ここでは、空き家を放置した場合に起こりやすい「現実的な負担」を、お金・手間・気持ちの3つの視点から整理してみます。
1. まず避けられない「お金」の負担
固定資産税は住んでいなくてもかかる
空き家であっても、固定資産税・都市計画税は毎年発生します。特に注意したいのが、「管理されていない」と判断された場合です。
- 雑草が伸び放題
- 建物の劣化が進行
- 近隣から苦情が出ている
こうした状態が続くと、住宅用地の軽減措置が外れ、税額が一気に上がるケースもあります。
「使っていないのに、負担だけが増える」
これは空き家でよく起こる現実です。
修繕費は、放置するほど高くなる
人が住まなくなった家は、想像以上に早く傷みます。
- 雨漏り
- シロアリ被害
- 配管・給湯設備の劣化
- カビ・悪臭
早めに手を入れれば軽微な修繕で済んだものが、数年放置することで「大規模修繕」や「解体前提」になることも珍しくありません。
2. 見落とされがちな「管理」と「近隣トラブル」
空き家は“誰かが見ている”
空き家であっても、周囲は「雑草が伸びていないか」「ゴミが溜まっていないか」「不審者が出入りしていないか」などを気にして見ています。特に住宅地では、「空き家=不安要素」になりやすいのが現実です。
起こりやすいトラブルとしては、
- 落ち葉や雑草が隣地に越境
- 台風や地震で外壁・屋根の一部が落下
- 不法侵入・放火・不審者の溜まり場化
などがあります。トラブルが起きてからでは、精神的な負担も対応の手間も一気に増えます。
「まだ何も起きていないから大丈夫」
そう思っている間に、リスクは静かに積み上がっていきます。
3. いちばん重いのは「気持ち」の先送り
判断を先延ばしにするほど、選択肢は減る
空き家についてよく聞く言葉があります。
「落ち着いたら考えよう」
「そのうち兄弟で話そう」
「今は忙しくて手が回らない」
気持ちとしては、とても自然です。ですが、時間が経つほど建物は劣化し、選べる道は少なくなる傾向があります。
- 貸すつもりだったが修繕費が高すぎる
- 売りたいが解体費がネックになる
- 活用したいが立地的に難しくなった
「決めなかった結果、選べなくなる」
これが空き家問題の一番つらいところです。
感情が絡むほど、動きづらくなる
空き家の多くは、思い出の詰まった実家や、親が大切にしていた家です。だからこそ、
- 売ることに罪悪感がある
- 誰かに相談するのが怖い
- 正解が分からず止まってしまう
という気持ちが生まれやすいのも事実です。
最後に:正解は「エリア」で変わる
空き家の対応に、全国共通の正解はありません。
- 需要があり、活用できるエリア
- 売却したほうが負担を減らせるエリア
- しばらく維持したほうが良いケース
「放置か、活用か、売却か」は、家そのものよりも、エリア・周辺環境・将来性によって判断が変わります。
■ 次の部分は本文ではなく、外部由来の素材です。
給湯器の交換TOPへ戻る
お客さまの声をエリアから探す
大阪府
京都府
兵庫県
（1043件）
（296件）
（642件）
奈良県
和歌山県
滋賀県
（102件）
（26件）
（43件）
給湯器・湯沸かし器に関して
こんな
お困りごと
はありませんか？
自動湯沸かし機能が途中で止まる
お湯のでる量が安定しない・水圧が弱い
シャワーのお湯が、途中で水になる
大切なのは、いきなり「売る・売らない」を決めることではありません。
まずは、「今どんな負担がかかっているのか」「この先、どうなりそうか」「何が選択肢として残っているのか」
それを整理することからで十分です。
空き家は、放置するほど重くなります。だからこそ、「決める前に、整理する」という一歩が、いちばん現実的な対処法なのかもしれません。
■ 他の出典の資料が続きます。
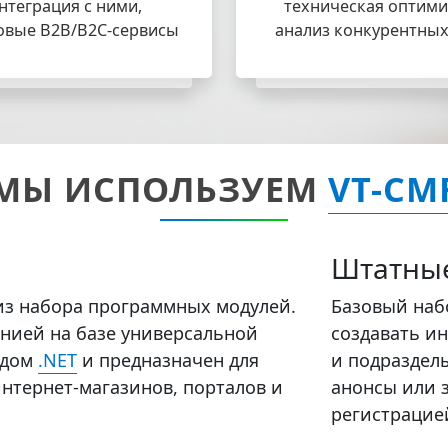
нтеграция с ними,
техническая оптими
овые B2B/B2C-сервисы
анализ конкурентных
МЫ ИСПОЛЬЗУЕМ
VT-CM
Штатные
из набора программных модулей.
Базовый наб
нией на базе универсальной
создавать и
одом
.NET
и предназначен для
и подразделы
нтернет-магазинов, порталов и
анонсы или з
регистрацие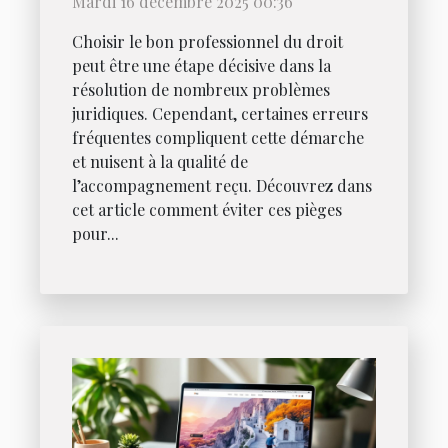
Mardi 16 décembre 2025 00:36
Choisir le bon professionnel du droit
peut être une étape décisive dans la
résolution de nombreux problèmes
juridiques. Cependant, certaines erreurs
fréquentes compliquent cette démarche
et nuisent à la qualité de
l’accompagnement reçu. Découvrez dans
cet article comment éviter ces pièges
pour...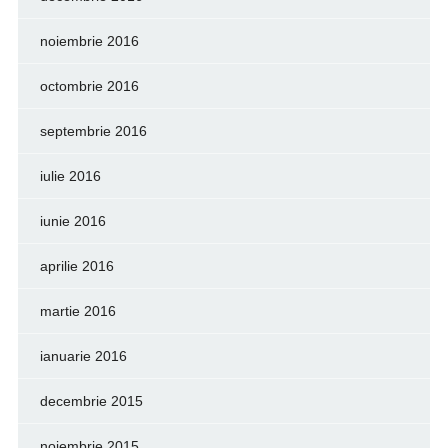
noiembrie 2016
octombrie 2016
septembrie 2016
iulie 2016
iunie 2016
aprilie 2016
martie 2016
ianuarie 2016
decembrie 2015
noiembrie 2015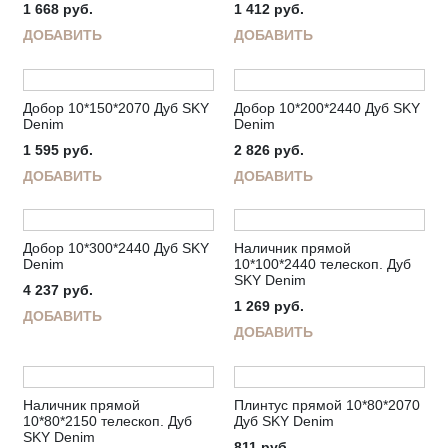
1 668
руб.
1 412
руб.
ДОБАВИТЬ
ДОБАВИТЬ
Добор 10*150*2070 Дуб SKY
Добор 10*200*2440 Дуб SKY
Denim
Denim
1 595
руб.
2 826
руб.
ДОБАВИТЬ
ДОБАВИТЬ
Добор 10*300*2440 Дуб SKY
Наличник прямой
Denim
10*100*2440 телескоп. Дуб
SKY Denim
4 237
руб.
1 269
руб.
ДОБАВИТЬ
ДОБАВИТЬ
Наличник прямой
Плинтус прямой 10*80*2070
10*80*2150 телескоп. Дуб
Дуб SKY Denim
SKY Denim
811
руб.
そしてもう一つ、判断材料として持っておいてほしいのが、地元に詳しい不動産会社の話を一度聞いてみることです。ここでいう相談は、「今すぐ売りましょう」という話をするためではありません。
- このエリアで空き家はどう扱われているのか
- 放置すると、どんなリスクが出やすいのか
- 活用・維持・売却、それぞれの現実的な選択肢は何か
こうした地域ごとの実情は、数字やネット情報だけでは分からない部分も多くあります。誰かに決断を委ねるのではなく、判断するための材料を集めるという意味で、地元の事情をよく知る不動産会社に相談してみるのも、一つの選択です。
空き家をどうするかは、急いで決めなくても構いません。ただ、「何も知らないまま放置する」より、知った上で考えるほうが、気持ちの負担もずっと軽くなるのです。